Activity: Copy out the text of every entry below word for word, keeping each line as it appears. Leave out the pictures.

Input records:
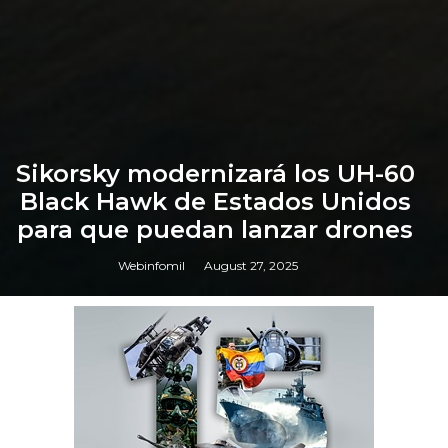
Sikorsky modernizará los UH-60
Black Hawk de Estados Unidos
para que puedan lanzar drones
Webinfomil
August 27, 2025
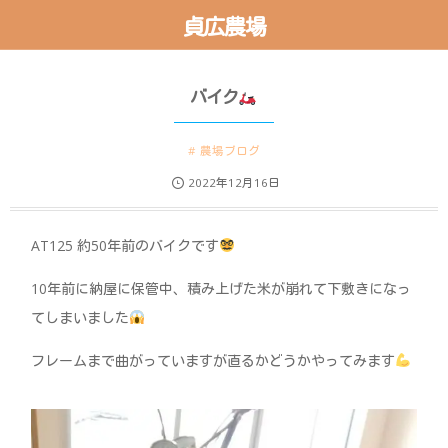
貞広農場
バイク
農場ブログ
2022年12月16日
AT125 約50年前のバイクです
10年前に納屋に保管中、積み上げた米が崩れて下敷きになっ
てしまいました
フレームまで曲がっていますが直るかどうかやってみます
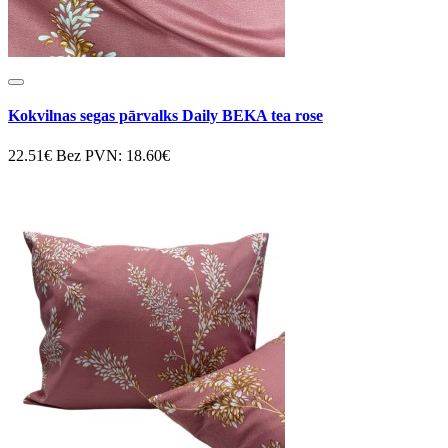
Kokvilnas segas pārvalks Daily BEKA tea rose
22.51€
Bez PVN: 18.60€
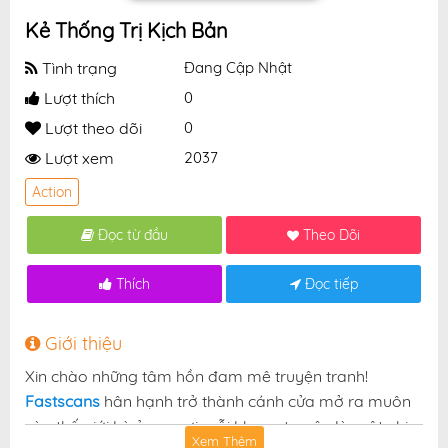
Kẻ Thống Trị Kịch Bản
Tình trạng
Đang Cập Nhật
Lượt thích
0
Lượt theo dõi
0
Lượt xem
2037
Action
Đọc từ đầu
Theo Dõi
Thích
Đọc tiếp
Giới thiệu
Xin chào những tâm hồn đam mê truyện tranh!
Fastscans
hân hạnh trở thành cánh cửa mở ra muôn
vàn thế giới kỳ ảo — nơi mỗi khung truyện là một nhịp
Xem Thêm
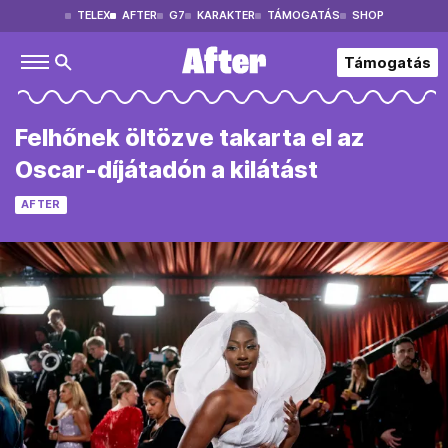
TELEX
AFTER
G7
KARAKTER
TÁMOGATÁS
SHOP
Támogatás
Felhőnek öltözve takarta el az
Oscar-díjátadón a kilátást
AFTER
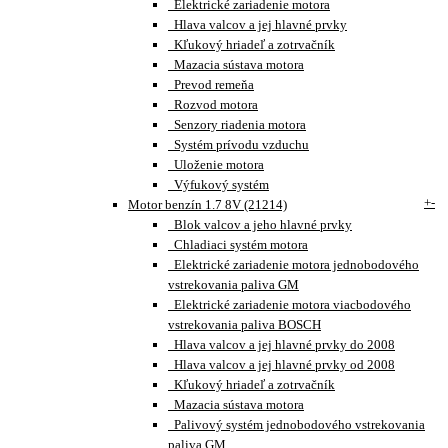
Elektrické zariadenie motora
Hlava valcov a jej hlavné prvky
Kľukový hriadeľ a zotrvačník
Mazacia sústava motora
Prevod remeňa
Rozvod motora
Senzory riadenia motora
Systém prívodu vzduchu
Uloženie motora
Výfukový systém
+
-
Motor benzín 1.7 8V (21214)
Blok valcov a jeho hlavné prvky
Chladiaci systém motora
Elektrické zariadenie motora jednobodového
vstrekovania paliva GM
Elektrické zariadenie motora viacbodového
vstrekovania paliva BOSCH
Hlava valcov a jej hlavné prvky do 2008
Hlava valcov a jej hlavné prvky od 2008
Kľukový hriadeľ a zotrvačník
Mazacia sústava motora
Palivový systém jednobodového vstrekovania
paliva GM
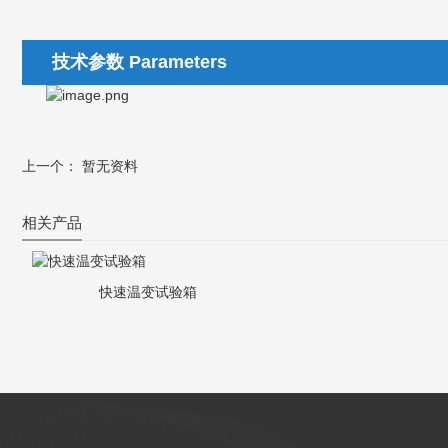
技术参数 Parameters
上一个： 暂无资料
相关产品
快速温变试验箱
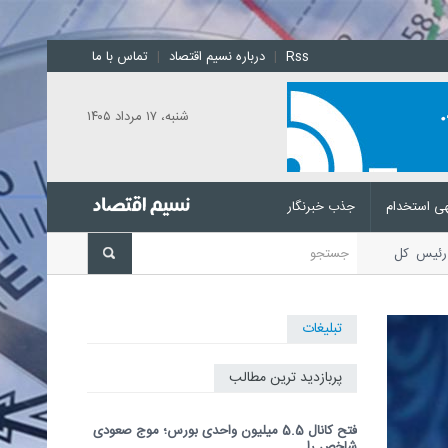
Rss
|
درباره نسیم اقتصاد
|
تماس با ما
شنبه، ۱۷ مرداد ۱۴۰۵
ی استخدام
جذب خبرنگار
رئیس کل بانک مرکزی جمهوری
تبلیغات
پربازدید ترین مطالب
فتح کانال 5.5 میلیون واحدی بورس؛ موج صعودی
شاخص را...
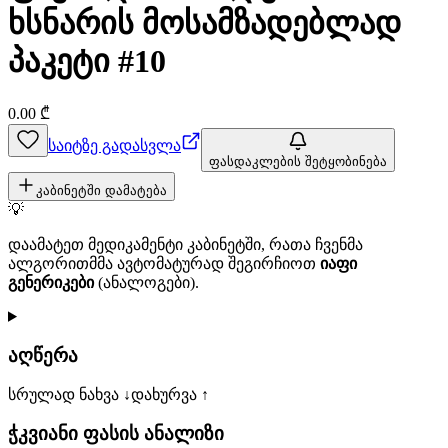
ხსნარის მოსამზადებლად
პაკეტი #10
0.00
₾
საიტზე გადასვლა
ფასდაკლების შეტყობინება
კაბინეტში დამატება
💡
დაამატეთ მედიკამენტი კაბინეტში, რათა ჩვენმა
ალგორითმმა ავტომატურად შეგირჩიოთ
იაფი
გენერიკები
(ანალოგები).
აღწერა
სრულად ნახვა ↓
დახურვა ↑
ჭკვიანი ფასის ანალიზი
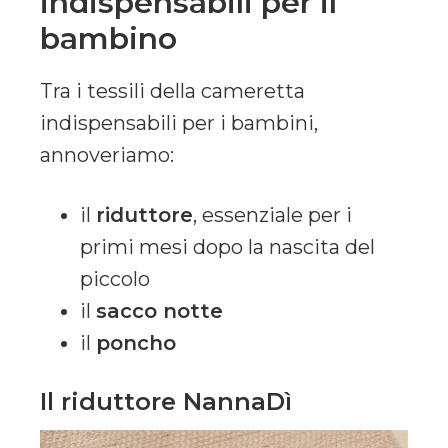
indispensabili per il
bambino
Tra i tessili della cameretta
indispensabili per i bambini,
annoveriamo:
il
riduttore
, essenziale per i
primi mesi dopo la nascita del
piccolo
il
sacco notte
il
poncho
Il riduttore NannaDì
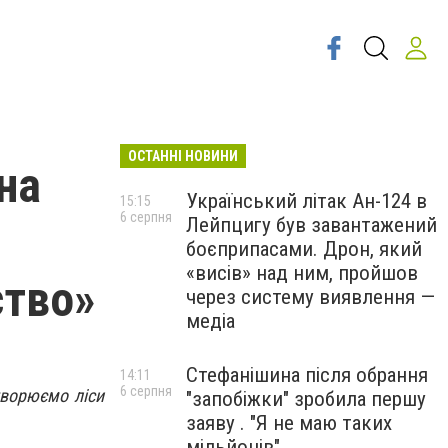
ОСТАННІ НОВИНИ
на
Український літак Ан-124 в
15:15
6 серпня
Лейпцигу був завантажений
боєприпасами. Дрон, який
«висів» над ним, пройшов
ство»
через систему виявлення —
медіа
Стефанішина після обрання
14:11
6 серпня
творюємо ліси
"запобіжки" зробила першу
заяву . "Я не маю таких
мільйонів"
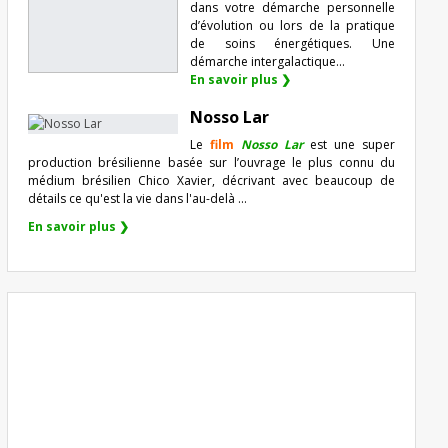
dans votre démarche personnelle
d’évolution ou lors de la pratique
de soins énergétiques. Une
démarche intergalactique...
En savoir plus ❯
Nosso Lar
Le
film
Nosso Lar
est une super
production brésilienne basée sur l’ouvrage le plus connu du
médium brésilien Chico Xavier, décrivant avec beaucoup de
détails ce qu'est la vie dans l'au-delà ...
En savoir plus ❯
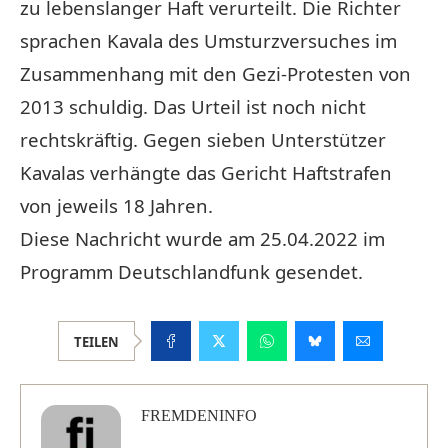
zu lebenslanger Haft verurteilt. Die Richter
sprachen Kavala des Umsturzversuches im
Zusammenhang mit den Gezi-Protesten von
2013 schuldig. Das Urteil ist noch nicht
rechtskräftig. Gegen sieben Unterstützer
Kavalas verhängte das Gericht Haftstrafen
von jeweils 18 Jahren.
Diese Nachricht wurde am 25.04.2022 im
Programm Deutschlandfunk gesendet.
TEILEN
FREMDENINFO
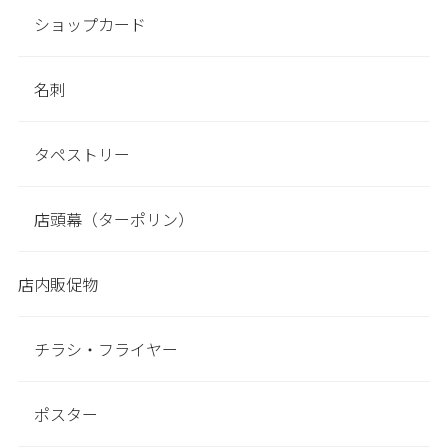
ショップカード
名刺
タペストリー
店頭幕（ターポリン）
店内販促物
チラシ・フライヤー
ポスター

Problem solution:
Sikorsky modernizará los UH-60
Black Hawk de Estados Unidos
para que puedan lanzar drones
Webinfomil
August 27, 2025
貞広農場
バイク
農場ブログ
2022年12月16日
AT125 約50年前のバイクです
10年前に納屋に保管中、積み上げた米が崩れて下敷きになっ
てしまいました
フレームまで曲がっていますが直るかどうかやってみます
Kokvilnas segas pārvalks Daily BEKA tea rose
22.51€
Bez PVN: 18.60€
Kẻ Thống Trị Kịch Bản
Tình trạng
Đang Cập Nhật
Lượt thích
0
Lượt theo dõi
0
Lượt xem
2037
Action
Đọc từ đầu
Theo Dõi
Thích
Đọc tiếp
Giới thiệu
Xin chào những tâm hồn đam mê truyện tranh!
Fastscans
hân hạnh trở thành cánh cửa mở ra muôn
vàn thế giới kỳ ảo — nơi mỗi khung truyện là một nhịp
Xem Thêm
TELEX
AFTER
G7
KARAKTER
TÁMOGATÁS
SHOP
Támogatás
Felhőnek öltözve takarta el az
Oscar-díjátadón a kilátást
AFTER
Elektrické zariadenie motora
Hlava valcov a jej hlavné prvky
Kľukový hriadeľ a zotrvačník
Mazacia sústava motora
Prevod remeňa
Rozvod motora
Senzory riadenia motora
Systém prívodu vzduchu
Uloženie motora
Výfukový systém
+
-
Motor benzín 1.7 8V (21214)
Blok valcov a jeho hlavné prvky
Chladiaci systém motora
Elektrické zariadenie motora jednobodového
vstrekovania paliva GM
Elektrické zariadenie motora viacbodového
vstrekovania paliva BOSCH
Hlava valcov a jej hlavné prvky do 2008
Hlava valcov a jej hlavné prvky od 2008
Kľukový hriadeľ a zotrvačník
Mazacia sústava motora
Palivový systém jednobodového vstrekovania
paliva GM
技术参数 Parameters
上一个： 暂无资料
相关产品
快速温变试验箱
Rss
|
درباره نسیم اقتصاد
|
تماس با ما
شنبه، ۱۷ مرداد ۱۴۰۵
ی استخدام
جذب خبرنگار
رئیس کل بانک مرکزی جمهوری
تبلیغات
پربازدید ترین مطالب
فتح کانال 5.5 میلیون واحدی بورس؛ موج صعودی
شاخص را...
ხსნარის მოსამზადებლად
პაკეტი #10
0.00
₾
საიტზე გადასვლა
ფასდაკლების შეტყობინება
კაბინეტში დამატება
💡
დაამატეთ მედიკამენტი კაბინეტში, რათა ჩვენმა
ალგორითმმა ავტომატურად შეგირჩიოთ
იაფი
გენერიკები
(ანალოგები).
აღწერა
სრულად ნახვა ↓
დახურვა ↑
ჭკვიანი ფასის ანალიზი
indispensabili per il
bambino
Tra i tessili della cameretta
indispensabili per i bambini,
annoveriamo:
il
riduttore
, essenziale per i
primi mesi dopo la nascita del
piccolo
il
sacco notte
il
poncho
Il riduttore NannaDì
ОСТАННІ НОВИНИ
на
Український літак Ан-124 в
15:15
6 серпня
Лейпцигу був завантажений
боєприпасами. Дрон, який
«висів» над ним, пройшов
ство»
через систему виявлення —
медіа
Стефанішина після обрання
14:11
6 серпня
творюємо ліси
"запобіжки" зробила першу
заяву . "Я не маю таких
мільйонів"
dans votre démarche personnelle
d’évolution ou lors de la pratique
de soins énergétiques. Une
démarche intergalactique...
En savoir plus ❯
Nosso Lar
Le
film
Nosso Lar
est une super
production brésilienne basée sur l’ouvrage le plus connu du
médium brésilien Chico Xavier, décrivant avec beaucoup de
détails ce qu'est la vie dans l'au-delà ...
En savoir plus ❯
zu lebenslanger Haft verurteilt. Die Richter
sprachen Kavala des Umsturzversuches im
Zusammenhang mit den Gezi-Protesten von
2013 schuldig. Das Urteil ist noch nicht
rechtskräftig. Gegen sieben Unterstützer
Kavalas verhängte das Gericht Haftstrafen
von jeweils 18 Jahren.
Diese Nachricht wurde am 25.04.2022 im
Programm Deutschlandfunk gesendet.
TEILEN
FREMDENINFO
ショップカード
名刺
タペストリー
店頭幕（ターポリン）
店内販促物
チラシ・フライヤー
ポスター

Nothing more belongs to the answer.